Monday, April 29, 2013

Kobo's greatest asset? It's not Amazon


The warm welcome for Kobo's new e-reader is hardly surprising given the anti-Amazon feeling at the London Book Fair

Kobo launched a new e-reader at last week's London Book Fair: the Aura HD. Clearly taking aim at Amazon's ever-expanding Kindle lineup, the Aura comes with the highest definition screen of any e-ink device yet, and the fastest processor, meaning it can turn pages quickly and browse the web with ease. Coupled with Kobo's UK focus and its partnership with WH Smith, the lovable old stalwart of the high street, it's no surprise that it was warmly welcomed.
One of the other reasons Kobo is generally liked by the industry is that it's not Amazon. Far from the pleasantries of the Aura launch, another LBF event focused on Amazon's perceived dominance of the market, and particularly its suspected, but largely anecdotal, exploitation of the "grey market" in books. One Spanish publisher complained to Publishing Perspectives that Amazon had been selling imported versions of one of its bestsellers in Spain, thus cutting into its own sales. As a result, they're also counted as exports, meaning lower royalties for the author too.

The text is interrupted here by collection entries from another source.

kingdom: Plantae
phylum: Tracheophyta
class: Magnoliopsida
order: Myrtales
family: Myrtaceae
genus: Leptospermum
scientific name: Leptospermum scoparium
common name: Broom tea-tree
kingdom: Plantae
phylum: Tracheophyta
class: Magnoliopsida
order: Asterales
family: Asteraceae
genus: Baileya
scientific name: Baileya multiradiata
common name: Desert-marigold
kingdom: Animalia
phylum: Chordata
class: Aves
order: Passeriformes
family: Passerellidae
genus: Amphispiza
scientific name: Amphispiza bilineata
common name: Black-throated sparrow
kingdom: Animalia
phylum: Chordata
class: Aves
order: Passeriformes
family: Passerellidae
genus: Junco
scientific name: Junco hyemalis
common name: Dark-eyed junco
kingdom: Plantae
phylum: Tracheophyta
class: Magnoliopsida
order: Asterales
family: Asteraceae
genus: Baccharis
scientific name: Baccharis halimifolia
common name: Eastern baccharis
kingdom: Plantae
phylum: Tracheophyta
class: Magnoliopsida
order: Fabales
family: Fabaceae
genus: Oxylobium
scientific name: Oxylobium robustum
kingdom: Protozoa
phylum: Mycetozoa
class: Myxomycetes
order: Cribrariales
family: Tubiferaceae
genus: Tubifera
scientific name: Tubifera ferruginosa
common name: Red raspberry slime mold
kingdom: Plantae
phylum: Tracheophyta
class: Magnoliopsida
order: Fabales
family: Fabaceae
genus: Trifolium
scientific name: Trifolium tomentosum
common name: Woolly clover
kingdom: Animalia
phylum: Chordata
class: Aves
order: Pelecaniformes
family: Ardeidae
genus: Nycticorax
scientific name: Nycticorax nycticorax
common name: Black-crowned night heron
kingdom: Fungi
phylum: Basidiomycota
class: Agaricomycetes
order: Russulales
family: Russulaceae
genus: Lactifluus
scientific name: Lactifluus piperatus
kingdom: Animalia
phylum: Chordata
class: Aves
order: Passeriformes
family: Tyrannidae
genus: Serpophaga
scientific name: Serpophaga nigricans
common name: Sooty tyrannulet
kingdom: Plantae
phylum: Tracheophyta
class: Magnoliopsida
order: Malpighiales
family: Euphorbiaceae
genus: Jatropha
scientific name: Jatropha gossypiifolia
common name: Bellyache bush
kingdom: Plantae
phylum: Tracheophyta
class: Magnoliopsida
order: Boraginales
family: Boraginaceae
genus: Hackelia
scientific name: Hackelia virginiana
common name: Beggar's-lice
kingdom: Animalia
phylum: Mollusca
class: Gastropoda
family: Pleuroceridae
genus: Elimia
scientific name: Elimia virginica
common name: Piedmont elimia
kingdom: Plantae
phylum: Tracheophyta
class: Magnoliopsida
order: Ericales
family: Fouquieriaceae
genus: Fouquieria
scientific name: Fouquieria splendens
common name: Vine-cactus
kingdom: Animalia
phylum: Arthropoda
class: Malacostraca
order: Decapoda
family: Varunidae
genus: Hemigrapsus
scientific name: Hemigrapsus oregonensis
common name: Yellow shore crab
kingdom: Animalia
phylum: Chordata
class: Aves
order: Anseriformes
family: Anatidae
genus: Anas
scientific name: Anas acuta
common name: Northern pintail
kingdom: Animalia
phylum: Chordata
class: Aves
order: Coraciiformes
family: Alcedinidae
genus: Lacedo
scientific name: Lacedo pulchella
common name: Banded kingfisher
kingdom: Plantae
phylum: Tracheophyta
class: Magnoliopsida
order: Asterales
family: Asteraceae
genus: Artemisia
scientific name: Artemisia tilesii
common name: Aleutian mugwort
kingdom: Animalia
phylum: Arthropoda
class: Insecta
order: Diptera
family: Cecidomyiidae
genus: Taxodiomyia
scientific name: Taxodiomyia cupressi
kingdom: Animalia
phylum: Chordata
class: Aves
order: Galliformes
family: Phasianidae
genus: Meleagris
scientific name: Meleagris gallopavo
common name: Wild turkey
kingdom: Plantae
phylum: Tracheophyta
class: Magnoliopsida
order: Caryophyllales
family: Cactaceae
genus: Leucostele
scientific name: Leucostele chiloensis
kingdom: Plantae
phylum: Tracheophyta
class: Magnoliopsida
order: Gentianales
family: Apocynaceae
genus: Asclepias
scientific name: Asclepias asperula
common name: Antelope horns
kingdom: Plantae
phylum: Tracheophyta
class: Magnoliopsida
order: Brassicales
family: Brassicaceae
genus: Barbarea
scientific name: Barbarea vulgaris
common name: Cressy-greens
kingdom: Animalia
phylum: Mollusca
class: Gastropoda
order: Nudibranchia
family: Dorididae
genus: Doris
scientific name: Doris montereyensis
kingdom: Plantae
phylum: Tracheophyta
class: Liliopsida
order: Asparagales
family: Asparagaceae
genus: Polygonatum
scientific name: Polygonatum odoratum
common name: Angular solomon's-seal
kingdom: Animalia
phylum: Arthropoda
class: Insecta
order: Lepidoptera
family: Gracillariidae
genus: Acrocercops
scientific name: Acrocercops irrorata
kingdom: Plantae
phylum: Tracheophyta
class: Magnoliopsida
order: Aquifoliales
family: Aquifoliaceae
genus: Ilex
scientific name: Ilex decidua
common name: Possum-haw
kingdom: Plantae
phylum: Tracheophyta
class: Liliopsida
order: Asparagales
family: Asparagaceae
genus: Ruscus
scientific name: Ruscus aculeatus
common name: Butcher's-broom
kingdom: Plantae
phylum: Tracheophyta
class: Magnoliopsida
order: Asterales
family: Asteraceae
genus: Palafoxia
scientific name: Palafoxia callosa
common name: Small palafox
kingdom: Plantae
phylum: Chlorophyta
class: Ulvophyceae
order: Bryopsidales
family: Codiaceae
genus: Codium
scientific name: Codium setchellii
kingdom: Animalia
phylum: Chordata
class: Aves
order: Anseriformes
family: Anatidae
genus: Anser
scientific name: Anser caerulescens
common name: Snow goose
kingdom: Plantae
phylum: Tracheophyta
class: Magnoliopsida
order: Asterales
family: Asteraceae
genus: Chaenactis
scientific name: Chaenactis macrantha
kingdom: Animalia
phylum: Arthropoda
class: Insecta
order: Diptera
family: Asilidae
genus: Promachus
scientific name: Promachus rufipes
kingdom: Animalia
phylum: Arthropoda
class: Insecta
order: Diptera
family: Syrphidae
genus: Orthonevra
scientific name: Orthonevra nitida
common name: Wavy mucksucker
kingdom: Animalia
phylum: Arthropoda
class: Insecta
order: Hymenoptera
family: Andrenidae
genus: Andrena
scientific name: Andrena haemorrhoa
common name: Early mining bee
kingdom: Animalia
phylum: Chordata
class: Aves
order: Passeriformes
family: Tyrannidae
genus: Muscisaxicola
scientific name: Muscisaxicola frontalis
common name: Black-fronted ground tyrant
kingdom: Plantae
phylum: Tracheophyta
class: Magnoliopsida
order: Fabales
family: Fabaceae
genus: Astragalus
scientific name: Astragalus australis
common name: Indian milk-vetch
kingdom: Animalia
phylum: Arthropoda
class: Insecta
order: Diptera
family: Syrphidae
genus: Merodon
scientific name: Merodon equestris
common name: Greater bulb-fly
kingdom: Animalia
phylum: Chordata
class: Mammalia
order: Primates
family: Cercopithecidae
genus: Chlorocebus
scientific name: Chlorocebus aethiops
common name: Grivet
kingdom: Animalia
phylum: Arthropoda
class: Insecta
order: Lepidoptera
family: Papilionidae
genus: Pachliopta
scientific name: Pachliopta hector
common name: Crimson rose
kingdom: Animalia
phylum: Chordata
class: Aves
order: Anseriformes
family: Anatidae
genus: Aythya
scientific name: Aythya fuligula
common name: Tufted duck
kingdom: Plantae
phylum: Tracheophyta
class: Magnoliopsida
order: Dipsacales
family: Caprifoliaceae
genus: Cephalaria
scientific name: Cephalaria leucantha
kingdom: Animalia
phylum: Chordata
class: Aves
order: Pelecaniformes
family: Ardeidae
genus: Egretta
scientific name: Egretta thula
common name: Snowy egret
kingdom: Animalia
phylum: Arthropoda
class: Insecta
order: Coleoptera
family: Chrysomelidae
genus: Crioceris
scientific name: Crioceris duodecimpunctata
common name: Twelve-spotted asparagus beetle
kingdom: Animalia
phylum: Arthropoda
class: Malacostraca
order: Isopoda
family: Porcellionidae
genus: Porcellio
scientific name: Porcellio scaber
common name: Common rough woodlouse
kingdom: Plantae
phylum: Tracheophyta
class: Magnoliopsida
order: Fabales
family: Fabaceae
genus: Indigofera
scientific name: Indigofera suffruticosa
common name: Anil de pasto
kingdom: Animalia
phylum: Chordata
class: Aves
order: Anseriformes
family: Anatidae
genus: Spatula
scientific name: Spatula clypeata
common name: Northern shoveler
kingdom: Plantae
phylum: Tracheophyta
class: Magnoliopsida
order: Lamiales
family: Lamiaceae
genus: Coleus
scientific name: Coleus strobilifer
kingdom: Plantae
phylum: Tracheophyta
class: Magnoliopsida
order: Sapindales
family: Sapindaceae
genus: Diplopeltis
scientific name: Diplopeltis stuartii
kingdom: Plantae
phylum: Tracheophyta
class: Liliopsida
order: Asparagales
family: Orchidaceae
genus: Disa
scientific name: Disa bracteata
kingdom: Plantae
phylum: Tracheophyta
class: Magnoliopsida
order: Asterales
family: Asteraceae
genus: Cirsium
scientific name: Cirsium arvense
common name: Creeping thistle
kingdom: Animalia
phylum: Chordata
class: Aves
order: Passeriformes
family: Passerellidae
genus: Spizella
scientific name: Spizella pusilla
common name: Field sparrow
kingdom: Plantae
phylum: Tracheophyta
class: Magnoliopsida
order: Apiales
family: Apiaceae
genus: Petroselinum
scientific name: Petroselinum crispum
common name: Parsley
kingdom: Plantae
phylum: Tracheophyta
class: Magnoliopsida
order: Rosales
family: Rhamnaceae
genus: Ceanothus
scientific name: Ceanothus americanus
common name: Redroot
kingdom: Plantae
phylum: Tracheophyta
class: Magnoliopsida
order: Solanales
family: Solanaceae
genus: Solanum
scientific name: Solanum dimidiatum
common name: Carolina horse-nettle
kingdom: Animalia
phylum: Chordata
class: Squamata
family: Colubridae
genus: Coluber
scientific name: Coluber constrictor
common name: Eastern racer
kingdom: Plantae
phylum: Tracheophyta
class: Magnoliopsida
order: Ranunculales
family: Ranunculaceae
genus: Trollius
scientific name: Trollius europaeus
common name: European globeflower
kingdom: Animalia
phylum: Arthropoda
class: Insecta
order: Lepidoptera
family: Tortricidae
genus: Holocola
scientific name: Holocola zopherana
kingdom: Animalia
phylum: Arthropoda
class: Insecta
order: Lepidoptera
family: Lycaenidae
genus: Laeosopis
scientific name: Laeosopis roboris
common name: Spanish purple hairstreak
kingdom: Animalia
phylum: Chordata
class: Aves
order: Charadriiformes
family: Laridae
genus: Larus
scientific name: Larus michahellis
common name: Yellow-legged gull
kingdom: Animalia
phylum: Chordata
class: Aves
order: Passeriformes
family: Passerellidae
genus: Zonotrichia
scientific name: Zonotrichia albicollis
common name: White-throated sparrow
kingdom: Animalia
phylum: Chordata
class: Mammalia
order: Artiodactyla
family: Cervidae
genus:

The crux of the Spanish complaint is that Amazon always attributes such transgressions to errors of automation, which can take weeks to correct. In turn, Amazon will blame the complexity of global markets and supply chains. But the same kind of excuses can be brought to bear on even more disturbing events, such as Amazon's rapid parting of ways in February with Hensel European Security Services, a security company in Germany exposed as employing neo-Nazis and harrassing migrant workers. The network is so widespread, who really knows what's going on? A few lines of code in a near-boundless database, a stack of books in a vast warehouse, a couple of employees in a global corporation; all of these are linked by unaccountable systems, and should give readers, as well as publishers, cause for concern.